▶ _Exercise task_: Can you copy every line of the records below word for word, leaving out the pictures?

▶ _Data in this exercise_:
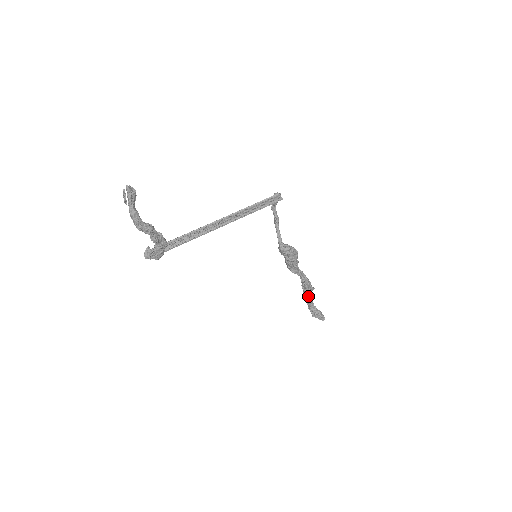
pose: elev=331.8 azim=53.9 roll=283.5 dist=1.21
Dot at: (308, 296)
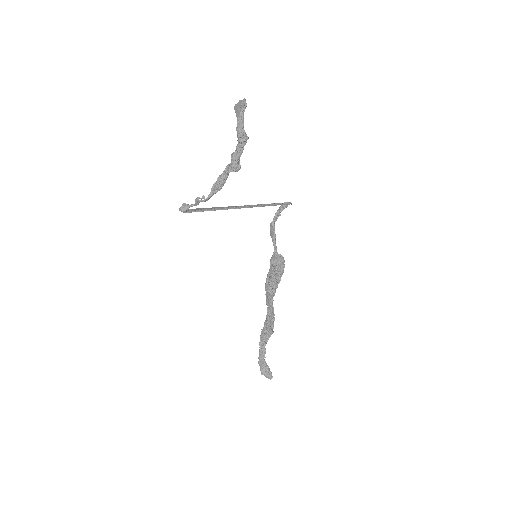
Dot at: (264, 344)
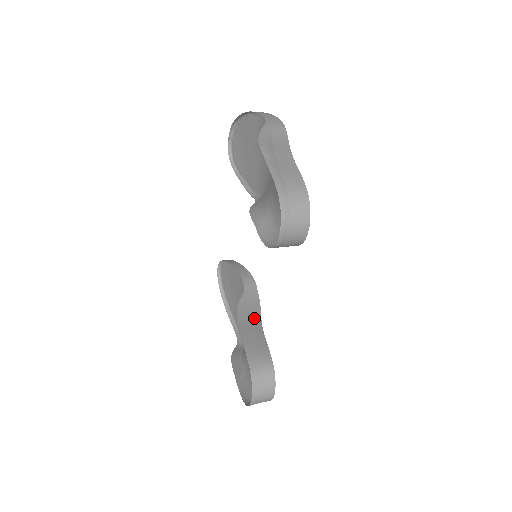
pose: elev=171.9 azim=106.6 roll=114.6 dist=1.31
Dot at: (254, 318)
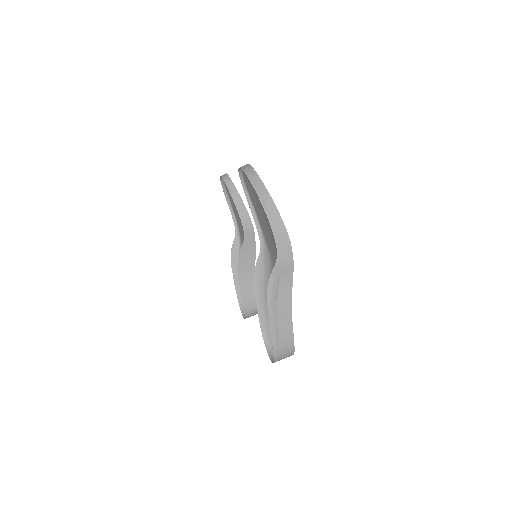
Dot at: (250, 265)
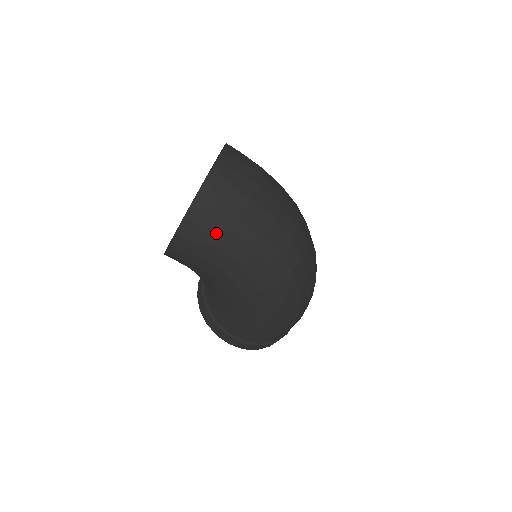
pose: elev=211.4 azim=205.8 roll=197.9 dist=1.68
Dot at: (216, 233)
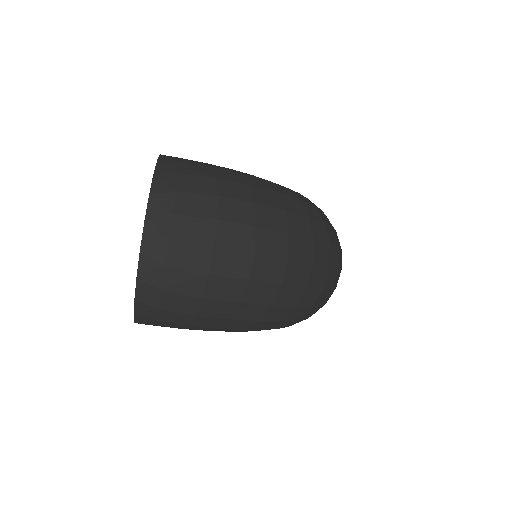
Dot at: (179, 319)
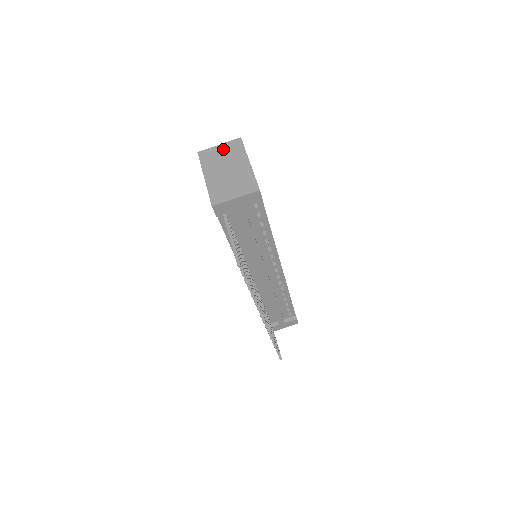
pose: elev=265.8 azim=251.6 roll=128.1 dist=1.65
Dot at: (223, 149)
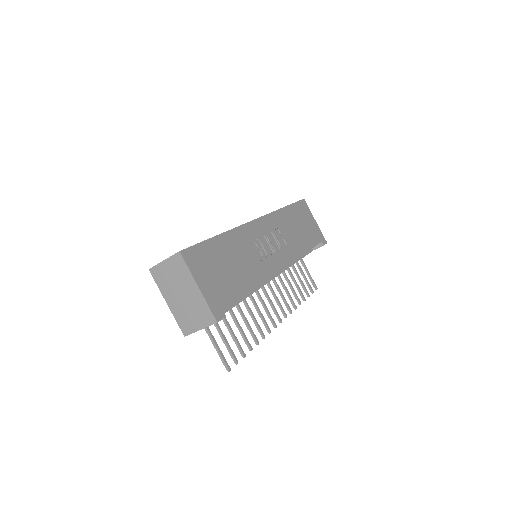
Dot at: (169, 267)
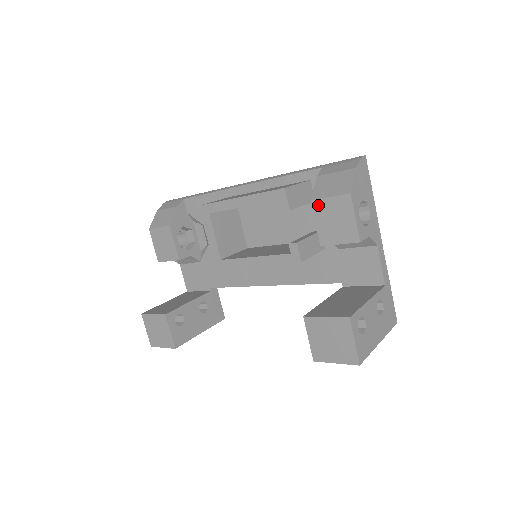
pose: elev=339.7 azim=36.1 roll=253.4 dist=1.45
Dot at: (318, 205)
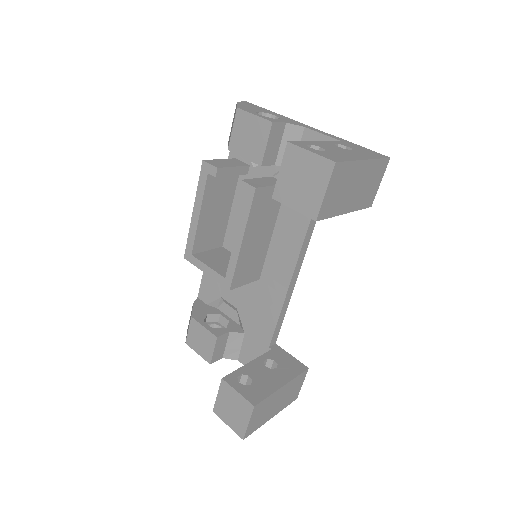
Dot at: (233, 145)
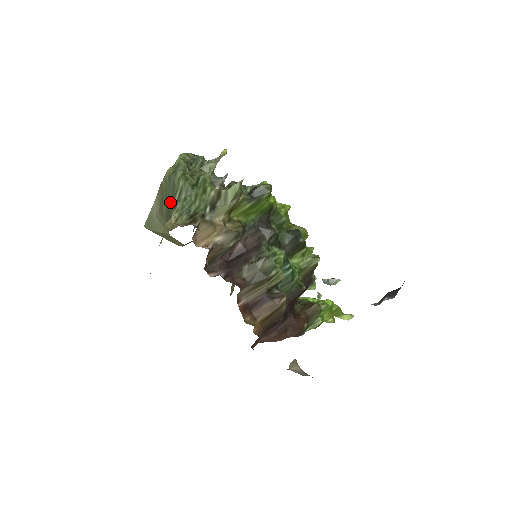
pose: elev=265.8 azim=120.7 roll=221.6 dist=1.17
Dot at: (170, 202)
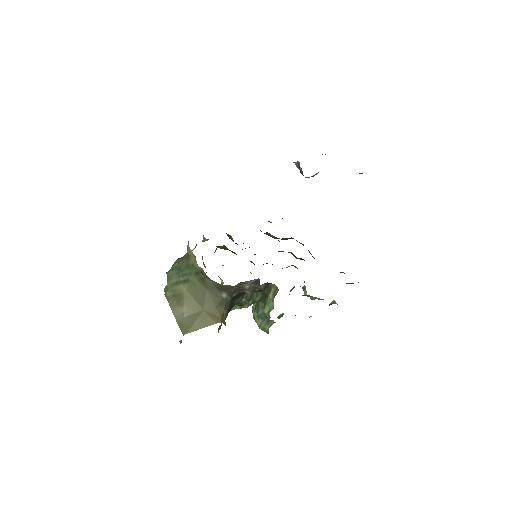
Dot at: (180, 267)
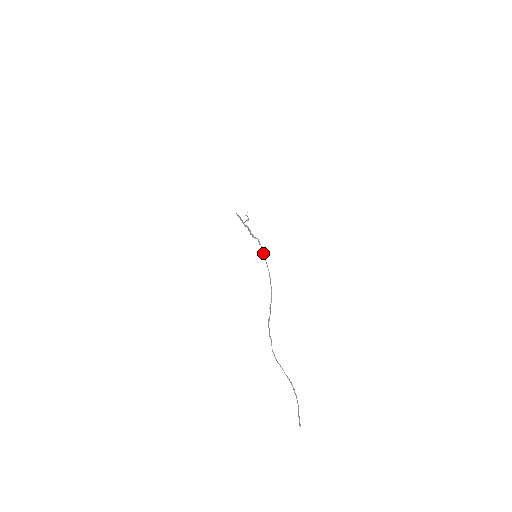
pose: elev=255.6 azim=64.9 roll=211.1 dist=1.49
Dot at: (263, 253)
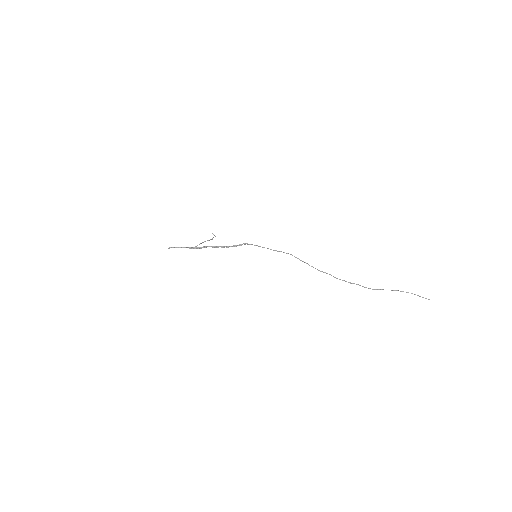
Dot at: occluded
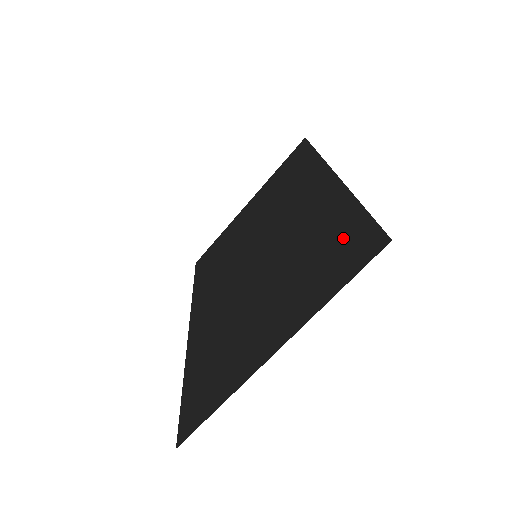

▶ _Reply_:
pose: elev=331.8 azim=53.9 roll=283.5 dist=1.21
Dot at: (308, 296)
Dot at: (264, 344)
pose: elev=171.9 azim=106.6 roll=114.6 dist=1.31
Dot at: (254, 318)
Dot at: (250, 265)
pose: elev=211.4 azim=205.8 roll=197.9 dist=1.68
Dot at: (216, 233)
Dot at: (179, 319)
pose: elev=265.8 azim=251.6 roll=128.1 dist=1.65
Dot at: (223, 149)
Dot at: (169, 267)
pose: elev=339.7 azim=36.1 roll=253.4 dist=1.45
Dot at: (318, 205)
Dot at: (233, 145)
pose: elev=265.8 azim=120.7 roll=221.6 dist=1.17
Dot at: (170, 202)
Dot at: (180, 267)
pose: elev=255.6 azim=64.9 roll=211.1 dist=1.49
Dot at: (263, 253)
Dot at: occluded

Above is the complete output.